The females seem to be happy, sir, in their little flyers, loafing around the system like Sunday sailors on a lake. In a very feminine way, I think, they actually rather enjoy the drama of being doomed and aren't too eager to change the status quo.

Yes, Elizabeth.

I don't want to make this a battle of the sexes, but it is the females who are advancing the civilization. Not the males. They, pardon the expression, man the Research Quad and the government and they have the sense of adventure. The males plod and pray.

Who do you think wrote about Miaree? Yes, Martha.

A female, obviously. Otherwise, the flying segment could not have been so vividly described. A male who had never flown in a flyer could not have done it.

And the purpose of the book? Leslie.

It has the ring of truth. And it was obviously left purposely. One structure on a planet and one object inside. I think the Artonuee left behind the book as a history of their race. As a message to anyone who might come after they were gone.

Only the Artonuee?

Sir, since the structure housing the book withstood some considerable heat for a long period of time, since it was unlike anything described in the Artonuee culture, I think that leaving the book was a joint effort by the Artonuee and the Delanians.
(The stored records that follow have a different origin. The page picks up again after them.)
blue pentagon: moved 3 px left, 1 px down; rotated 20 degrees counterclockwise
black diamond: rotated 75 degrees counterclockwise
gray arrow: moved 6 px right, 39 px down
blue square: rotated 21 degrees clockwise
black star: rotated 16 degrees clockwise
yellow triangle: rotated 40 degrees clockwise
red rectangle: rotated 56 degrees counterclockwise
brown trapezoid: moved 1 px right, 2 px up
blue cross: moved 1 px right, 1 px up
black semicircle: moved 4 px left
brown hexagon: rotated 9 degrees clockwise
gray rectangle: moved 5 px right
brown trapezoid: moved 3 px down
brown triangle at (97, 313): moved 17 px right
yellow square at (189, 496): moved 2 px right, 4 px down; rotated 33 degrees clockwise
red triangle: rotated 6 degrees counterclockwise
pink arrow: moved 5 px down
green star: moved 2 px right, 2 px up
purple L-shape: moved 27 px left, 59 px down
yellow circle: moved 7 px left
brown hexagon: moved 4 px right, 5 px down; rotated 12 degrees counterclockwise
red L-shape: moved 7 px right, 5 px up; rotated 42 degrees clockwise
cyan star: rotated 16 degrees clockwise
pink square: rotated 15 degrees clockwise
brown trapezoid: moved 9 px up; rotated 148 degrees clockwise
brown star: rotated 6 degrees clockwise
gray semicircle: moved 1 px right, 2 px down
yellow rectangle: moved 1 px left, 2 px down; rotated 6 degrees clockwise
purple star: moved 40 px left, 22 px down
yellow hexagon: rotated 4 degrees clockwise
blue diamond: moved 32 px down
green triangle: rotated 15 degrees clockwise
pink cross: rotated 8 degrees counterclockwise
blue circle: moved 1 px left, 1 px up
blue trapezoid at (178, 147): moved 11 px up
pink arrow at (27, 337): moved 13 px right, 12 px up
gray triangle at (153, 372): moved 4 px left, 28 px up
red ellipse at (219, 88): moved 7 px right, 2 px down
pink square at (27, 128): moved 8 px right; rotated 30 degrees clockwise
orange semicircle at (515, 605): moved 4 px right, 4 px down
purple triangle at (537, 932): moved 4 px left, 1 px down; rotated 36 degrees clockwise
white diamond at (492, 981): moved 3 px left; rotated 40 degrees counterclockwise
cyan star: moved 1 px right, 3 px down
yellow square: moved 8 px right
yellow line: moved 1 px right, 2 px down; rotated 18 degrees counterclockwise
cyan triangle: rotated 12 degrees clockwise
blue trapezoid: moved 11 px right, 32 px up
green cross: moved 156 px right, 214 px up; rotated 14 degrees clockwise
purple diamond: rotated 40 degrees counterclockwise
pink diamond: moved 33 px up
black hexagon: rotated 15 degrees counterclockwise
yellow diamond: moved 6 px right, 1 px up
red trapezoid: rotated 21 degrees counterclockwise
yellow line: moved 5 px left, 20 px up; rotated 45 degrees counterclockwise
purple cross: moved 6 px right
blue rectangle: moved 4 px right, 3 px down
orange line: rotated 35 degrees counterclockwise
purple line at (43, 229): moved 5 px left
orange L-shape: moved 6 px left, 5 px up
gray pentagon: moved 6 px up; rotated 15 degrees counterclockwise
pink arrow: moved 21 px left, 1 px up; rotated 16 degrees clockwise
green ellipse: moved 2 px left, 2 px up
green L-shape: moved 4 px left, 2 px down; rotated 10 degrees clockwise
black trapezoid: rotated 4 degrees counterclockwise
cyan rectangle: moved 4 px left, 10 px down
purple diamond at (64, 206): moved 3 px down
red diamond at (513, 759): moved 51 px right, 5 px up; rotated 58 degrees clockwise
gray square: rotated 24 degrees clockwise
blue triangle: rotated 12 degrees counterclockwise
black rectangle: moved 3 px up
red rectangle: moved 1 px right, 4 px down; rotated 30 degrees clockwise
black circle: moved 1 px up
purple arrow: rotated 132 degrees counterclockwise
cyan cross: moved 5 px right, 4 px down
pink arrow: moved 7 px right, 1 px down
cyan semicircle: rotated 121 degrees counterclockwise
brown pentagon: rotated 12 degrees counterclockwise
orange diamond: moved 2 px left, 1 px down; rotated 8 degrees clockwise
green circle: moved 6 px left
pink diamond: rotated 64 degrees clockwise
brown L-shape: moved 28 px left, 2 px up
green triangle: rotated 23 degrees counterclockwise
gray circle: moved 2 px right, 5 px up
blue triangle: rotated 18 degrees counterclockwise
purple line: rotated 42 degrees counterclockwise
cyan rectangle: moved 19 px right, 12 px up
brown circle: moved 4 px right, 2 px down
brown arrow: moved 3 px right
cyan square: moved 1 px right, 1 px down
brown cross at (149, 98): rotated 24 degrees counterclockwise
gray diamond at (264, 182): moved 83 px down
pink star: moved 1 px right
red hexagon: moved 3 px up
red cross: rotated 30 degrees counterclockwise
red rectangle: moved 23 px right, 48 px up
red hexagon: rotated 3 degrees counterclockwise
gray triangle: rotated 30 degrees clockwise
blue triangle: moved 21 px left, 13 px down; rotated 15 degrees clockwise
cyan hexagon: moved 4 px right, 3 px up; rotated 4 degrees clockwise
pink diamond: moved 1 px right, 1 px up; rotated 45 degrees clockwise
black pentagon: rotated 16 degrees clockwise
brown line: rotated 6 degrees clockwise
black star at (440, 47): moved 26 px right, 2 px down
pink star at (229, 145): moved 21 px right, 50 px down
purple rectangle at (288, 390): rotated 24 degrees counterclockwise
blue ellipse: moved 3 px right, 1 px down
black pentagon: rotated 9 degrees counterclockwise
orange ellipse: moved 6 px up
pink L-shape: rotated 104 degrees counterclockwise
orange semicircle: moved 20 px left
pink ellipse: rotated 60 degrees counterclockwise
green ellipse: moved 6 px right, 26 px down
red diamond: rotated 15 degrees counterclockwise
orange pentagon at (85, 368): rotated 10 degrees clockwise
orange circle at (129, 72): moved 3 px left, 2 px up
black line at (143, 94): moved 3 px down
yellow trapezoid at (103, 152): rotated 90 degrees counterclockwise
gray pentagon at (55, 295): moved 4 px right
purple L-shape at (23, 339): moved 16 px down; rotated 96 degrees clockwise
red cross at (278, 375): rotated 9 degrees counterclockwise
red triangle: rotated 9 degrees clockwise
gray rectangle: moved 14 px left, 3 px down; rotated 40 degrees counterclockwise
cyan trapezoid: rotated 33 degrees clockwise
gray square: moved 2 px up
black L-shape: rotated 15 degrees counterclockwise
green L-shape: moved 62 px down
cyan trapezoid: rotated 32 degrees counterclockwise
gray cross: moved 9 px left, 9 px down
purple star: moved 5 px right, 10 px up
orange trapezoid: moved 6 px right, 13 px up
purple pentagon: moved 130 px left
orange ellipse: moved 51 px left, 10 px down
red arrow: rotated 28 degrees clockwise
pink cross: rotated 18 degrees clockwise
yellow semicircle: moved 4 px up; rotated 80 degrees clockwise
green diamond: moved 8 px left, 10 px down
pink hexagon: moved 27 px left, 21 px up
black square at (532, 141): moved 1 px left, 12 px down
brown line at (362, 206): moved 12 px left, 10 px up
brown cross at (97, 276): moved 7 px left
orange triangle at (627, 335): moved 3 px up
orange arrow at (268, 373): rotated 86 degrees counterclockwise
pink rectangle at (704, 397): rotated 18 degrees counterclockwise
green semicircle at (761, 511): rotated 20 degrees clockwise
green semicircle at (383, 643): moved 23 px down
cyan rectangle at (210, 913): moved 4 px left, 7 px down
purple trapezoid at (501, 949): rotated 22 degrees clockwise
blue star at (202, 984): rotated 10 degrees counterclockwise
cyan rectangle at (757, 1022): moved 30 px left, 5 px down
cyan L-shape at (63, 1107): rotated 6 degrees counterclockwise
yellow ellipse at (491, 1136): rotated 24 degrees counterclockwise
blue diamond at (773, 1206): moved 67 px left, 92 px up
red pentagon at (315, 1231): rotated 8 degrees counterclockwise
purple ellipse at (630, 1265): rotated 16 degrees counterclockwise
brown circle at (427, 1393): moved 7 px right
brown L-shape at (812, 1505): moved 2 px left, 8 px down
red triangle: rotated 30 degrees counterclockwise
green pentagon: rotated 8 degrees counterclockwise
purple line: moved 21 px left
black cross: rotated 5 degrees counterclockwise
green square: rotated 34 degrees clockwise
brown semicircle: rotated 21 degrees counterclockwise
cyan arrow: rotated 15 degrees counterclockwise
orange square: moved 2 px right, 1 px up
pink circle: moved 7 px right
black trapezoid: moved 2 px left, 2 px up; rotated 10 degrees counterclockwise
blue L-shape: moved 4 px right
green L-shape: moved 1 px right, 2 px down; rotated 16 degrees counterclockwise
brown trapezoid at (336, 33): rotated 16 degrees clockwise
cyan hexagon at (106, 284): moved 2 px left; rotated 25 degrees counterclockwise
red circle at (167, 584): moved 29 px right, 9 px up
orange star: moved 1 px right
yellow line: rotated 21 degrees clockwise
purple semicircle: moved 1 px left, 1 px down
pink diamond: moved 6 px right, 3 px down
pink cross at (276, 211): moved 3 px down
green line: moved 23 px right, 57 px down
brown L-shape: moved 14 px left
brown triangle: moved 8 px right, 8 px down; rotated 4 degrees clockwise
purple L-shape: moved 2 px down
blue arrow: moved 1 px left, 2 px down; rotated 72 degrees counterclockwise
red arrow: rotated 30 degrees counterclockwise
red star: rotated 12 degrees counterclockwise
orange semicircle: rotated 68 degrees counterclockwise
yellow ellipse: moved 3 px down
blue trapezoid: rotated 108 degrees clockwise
Perhaps. But I see that our time is up. Tomorrow, we will study the next segment. Please reread it, keeping in mind our discussion of today. As you have already noted, no doubt, there is a change in viewpoint; before our discussion period begins, I will want you to consider why this was desirable. And give some thought, please, since this is a literature class, to the artistic integrity of the abrupt change of view. And one more request. Please remember my age, my young friends, and do not trample me on the way to the dining hall.